Mixture of Message Passing Experts with Routing Entropy Regularization for Node Classification
This work addresses a significant problem in graph-based learning tasks, particularly for researchers and practitioners dealing with heterophilous graph structures, by providing a unified and principled approach for node classification.
The authors tackled the limitation of graph neural networks (GNNs) in handling heterophilous structures, and their proposed framework GNNMoE achieved state-of-the-art node classification results on twelve benchmark datasets. GNNMoE consistently outperformed existing methods, demonstrating its effectiveness in adaptive representation learning.

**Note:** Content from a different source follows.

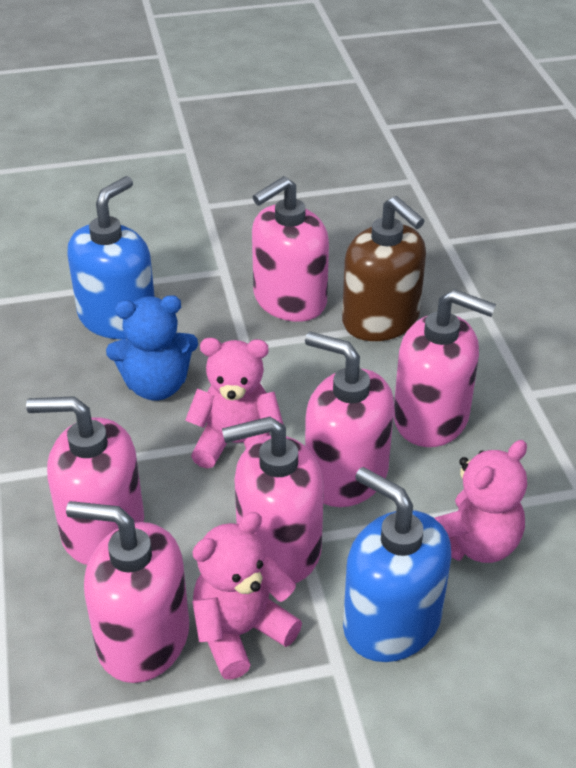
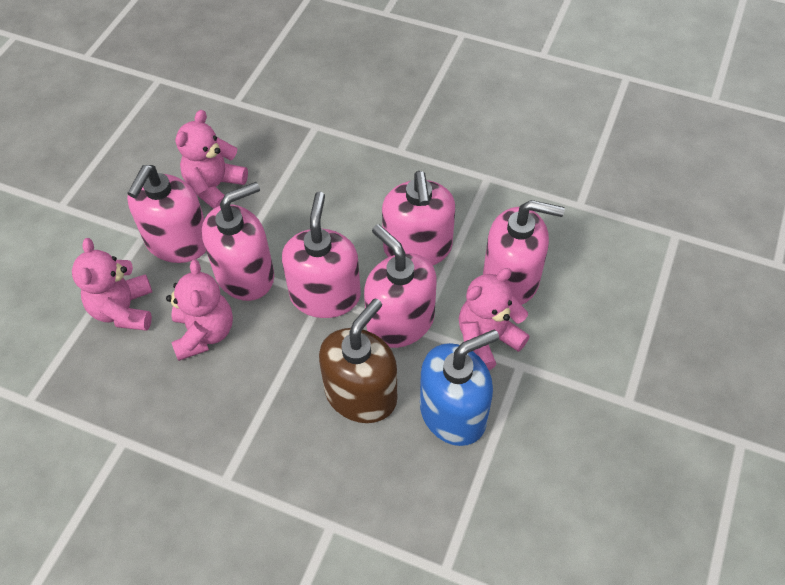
blue soap dispenser: 2 -> 1
blue teddy bear: 1 -> 0
pink teddy bear: 3 -> 4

Graph neural networks (GNNs) have achieved significant progress in graph-based learning tasks, yet their performance often deteriorates when facing heterophilous structures where connected nodes differ substantially in features and labels. To address this limitation, we propose GNNMoE, a novel entropy-driven mixture of message-passing experts framework that enables node-level adaptive representation learning. GNNMoE decomposes message passing into propagation and transformation operations and integrates them through multiple expert networks guided by a hybrid routing mechanism. And a routing entropy regularization dynamically adjusts soft weighting and soft top-$k$ routing, allowing GNNMoE to flexibly adapt to diverse neighborhood contexts. Extensive experiments on twelve benchmark datasets demonstrate that GNNMoE consistently outperforms SOTA node classification methods, while maintaining scalability and interpretability. This work provides a unified and principled approach for achieving fine-grained, personalized node representation learning.